• belli bir noktaya odaklanıp çalışma zorunluluğundan dolayı, birçok göz kusurunun oluşmasına ortam hazırlayan meslek.
  • işin daha da ilginç bir yanı var. diş hekimliği tıpta uzmanlık alanlarından biri olsaydı, tus puanları çok yüksek olurdu. göz, cildiye gibi yüksek puanlı bölümlerle yarışırdı. poliklinik hastası bol, muayenehane olayı süper, nöbeti yok, acili yok.
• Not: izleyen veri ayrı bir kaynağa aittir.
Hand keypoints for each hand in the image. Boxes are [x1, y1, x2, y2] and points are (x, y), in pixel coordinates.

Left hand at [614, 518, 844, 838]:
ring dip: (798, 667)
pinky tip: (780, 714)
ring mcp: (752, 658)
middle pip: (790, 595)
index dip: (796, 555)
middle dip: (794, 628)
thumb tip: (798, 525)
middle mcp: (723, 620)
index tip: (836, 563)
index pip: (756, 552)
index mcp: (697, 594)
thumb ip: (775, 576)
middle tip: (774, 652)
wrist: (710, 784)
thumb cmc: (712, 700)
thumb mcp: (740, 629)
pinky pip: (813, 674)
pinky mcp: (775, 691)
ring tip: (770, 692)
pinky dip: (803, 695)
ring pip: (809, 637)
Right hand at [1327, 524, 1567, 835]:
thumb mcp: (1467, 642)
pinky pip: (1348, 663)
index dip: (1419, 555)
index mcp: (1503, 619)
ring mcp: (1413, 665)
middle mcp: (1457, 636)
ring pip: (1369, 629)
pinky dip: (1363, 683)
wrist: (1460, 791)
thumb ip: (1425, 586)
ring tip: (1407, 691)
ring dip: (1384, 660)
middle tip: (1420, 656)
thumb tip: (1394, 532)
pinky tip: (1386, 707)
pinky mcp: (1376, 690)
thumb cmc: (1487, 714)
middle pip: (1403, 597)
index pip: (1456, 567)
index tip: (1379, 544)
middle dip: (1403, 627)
    ama öss'de diş hekimliği puanları tıp puanlarından düşük. buradan da anlıyoruz ki gençler bilinçsiz tercih kurbanı oluyorlar. ya da öss çağında sözde idealist takılıp "hayat kurtarcam, cerrah olcam, manyak olcam" havasında tıpa giren insanlar, tus çağına geldiklerinde "sikerim lan nöbetini, acilini. kasarım cildiye yazarım, rahat rahat para kazanırım" moduna geçiyorlar.
  • son zamanlarda devlet tarafından geleceğiyle bol bol oynanan meslek. nereye gittiği belli değildir.
  • yıllardır gelişemeyen meslek. 30 yıl önce de diş kerpetenimsi aletlerle kart kurt çekiliyordu, şimdi de öyle çekiliyor. tek fark uyuşturucu. hala çürüyor dişlerimiz. tıp neredeyse kanseri önleyecek seviyeye geldi, hala dişler için aynı yöntemler kullanılıyor.
  • en sadist tedavi yöntemlerinin (bunlarda birkaç tanedir) görüldüğü tıp dalı. ya da bu dalın öncüleri sadist.
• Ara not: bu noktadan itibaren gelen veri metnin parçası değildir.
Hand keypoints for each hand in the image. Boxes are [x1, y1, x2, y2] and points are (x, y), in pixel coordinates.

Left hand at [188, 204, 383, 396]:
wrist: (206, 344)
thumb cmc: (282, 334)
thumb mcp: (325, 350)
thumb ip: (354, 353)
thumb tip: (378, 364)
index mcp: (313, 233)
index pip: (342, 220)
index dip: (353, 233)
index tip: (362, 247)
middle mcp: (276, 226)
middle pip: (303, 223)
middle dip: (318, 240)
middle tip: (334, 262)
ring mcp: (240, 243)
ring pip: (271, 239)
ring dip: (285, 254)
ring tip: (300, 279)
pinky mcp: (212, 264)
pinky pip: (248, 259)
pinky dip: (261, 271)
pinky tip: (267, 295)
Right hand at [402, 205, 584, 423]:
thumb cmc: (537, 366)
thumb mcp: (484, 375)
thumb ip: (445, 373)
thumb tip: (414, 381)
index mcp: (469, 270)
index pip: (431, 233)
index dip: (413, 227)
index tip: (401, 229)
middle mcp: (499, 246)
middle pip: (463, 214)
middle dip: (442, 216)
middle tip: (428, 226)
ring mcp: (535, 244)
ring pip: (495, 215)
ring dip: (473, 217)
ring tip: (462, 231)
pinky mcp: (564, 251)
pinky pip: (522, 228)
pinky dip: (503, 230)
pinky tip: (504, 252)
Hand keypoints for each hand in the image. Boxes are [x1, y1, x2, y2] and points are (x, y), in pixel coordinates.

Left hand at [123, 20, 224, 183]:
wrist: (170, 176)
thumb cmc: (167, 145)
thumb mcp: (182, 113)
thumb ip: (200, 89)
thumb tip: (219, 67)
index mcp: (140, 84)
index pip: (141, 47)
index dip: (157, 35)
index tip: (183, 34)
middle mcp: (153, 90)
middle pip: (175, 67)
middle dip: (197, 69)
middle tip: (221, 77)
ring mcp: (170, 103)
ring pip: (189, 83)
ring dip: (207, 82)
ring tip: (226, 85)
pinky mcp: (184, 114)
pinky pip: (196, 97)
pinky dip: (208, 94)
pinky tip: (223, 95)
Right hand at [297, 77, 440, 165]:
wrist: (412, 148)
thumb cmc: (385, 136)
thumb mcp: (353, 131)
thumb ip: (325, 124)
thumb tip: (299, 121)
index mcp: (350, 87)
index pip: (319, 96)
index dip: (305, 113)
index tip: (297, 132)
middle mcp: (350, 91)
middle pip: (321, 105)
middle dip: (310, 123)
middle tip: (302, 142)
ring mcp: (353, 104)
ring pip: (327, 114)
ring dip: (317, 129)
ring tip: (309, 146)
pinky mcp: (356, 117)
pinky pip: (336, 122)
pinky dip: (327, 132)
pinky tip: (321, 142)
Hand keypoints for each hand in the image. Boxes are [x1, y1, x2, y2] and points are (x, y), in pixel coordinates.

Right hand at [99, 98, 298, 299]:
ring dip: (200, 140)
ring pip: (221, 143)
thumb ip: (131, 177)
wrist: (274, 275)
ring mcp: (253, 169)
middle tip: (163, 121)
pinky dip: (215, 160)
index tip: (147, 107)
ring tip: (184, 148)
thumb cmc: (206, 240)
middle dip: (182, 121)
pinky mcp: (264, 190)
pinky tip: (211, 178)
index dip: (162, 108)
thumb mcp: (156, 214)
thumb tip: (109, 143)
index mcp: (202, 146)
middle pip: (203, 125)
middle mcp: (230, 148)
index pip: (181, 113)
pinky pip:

    dişlerim sarardı dersiniz yanıt; dişin yüzeyini aşındıracağız beyazlayacak. ya da çekip takma diş takalım istediğiniz zaman protezi çıkarıp deterjanla temizlersiniz.
    dişim ağrıyor dersiniz. yanıt; dişinizi çekmemiz lazım.
    dolgum düştü dersiniz. yanıt: o diş artık dolgu tutmaz, dişinizi çekmemiz lazım.
    en çok kullanılan tedavi yöntemi de bu. dişinizi çekmemiz lazım. tedavi yöntemlerinin bu diş çekme (kerpeten ve buz kıracağına benzer aletlerle çeneye girişme de denebilir) baskısından kurtarılması gerekir.
  • her sene bırakıyorum deyip bırakamadığın(!) ama bi türlü mezun olamadığın bi okul.
  • en zor okunan bölümlerden biridir heralde, pratik ve teorik aynı anda yürümüyor arkadaş. masraflı olması da cabası, ee kullandığın her malzemeyi sen ödersen böyle olur tabi, aletlere kadar sen alıyosun insaf!!
  • önceki entrylerde belirtildiği üzere teorik ve pratik derslerin aynı anda alındığı, zor bir eğitim süreci.
    asıl sorun şu ki, artık günümüzde sürekli arttırılan kontenjan ve açılan fakülteler yüzünden, ilerde diş hekimi fazlası oluşacağı ihtimali. sırf bu yüzden temkinli yaklaşılmalı, şimdi ile ileriki durumu arası fark iyi öngörülmelidir.
  • ömür törpüsü meslek. mensubu olup sevenini görmedim.
  • kuyumculuk egitimi almaya basladiktan sonra farkli bir gozle gozlemleme sansim oldu. egitimin en basinda discilik el aletleri ile calisip sonra mikromotor ile calisan bzzzttt bztt aletlere gecip akabinde de acilden disci koltuguna yatinca isin hic de gorundugu kadar oturdugu yerden para kazandiran bir sey olmadigini deneyimlerek yasadim. yaptigimiz is kabaca ayni, ayni aletleri kullaniyoruz. dis hekimliginde insan faktoru isin icine birebir girerken kuyumculukta once yetenek ve zevk sonra begendirmek adina insan faktoru giriyor.

    hasbelkader dun gece randevu almaya vaktim olmadigi icin nobetci hekime birkac ufak islemi birada yaptirmak istedim, istemez olaydim. surasini begenmedim tekrar yapacagim diye diye disimde grand canyon olusturdu. grand canyon'u da severim, dis hekimini de artistik yaklasimindan dolayi sevdim fakat sonuc husran, sonuc dilin yilan olup grand canyonlarda istemsiz hiking yapmasi oldu.

    kissadan hisse: dis hekimligi fakultesi sadece yuksek puanlarla degil ek olarak ufak bir yetenek sinaviyla ogrenci alsin. bilimum alet kullanacak ve cok hassas bir bolgede calisacak insanlari egitmeden once ellerinin bu konuda ne kadar egitilebilir oldugunu test etmek lazim*.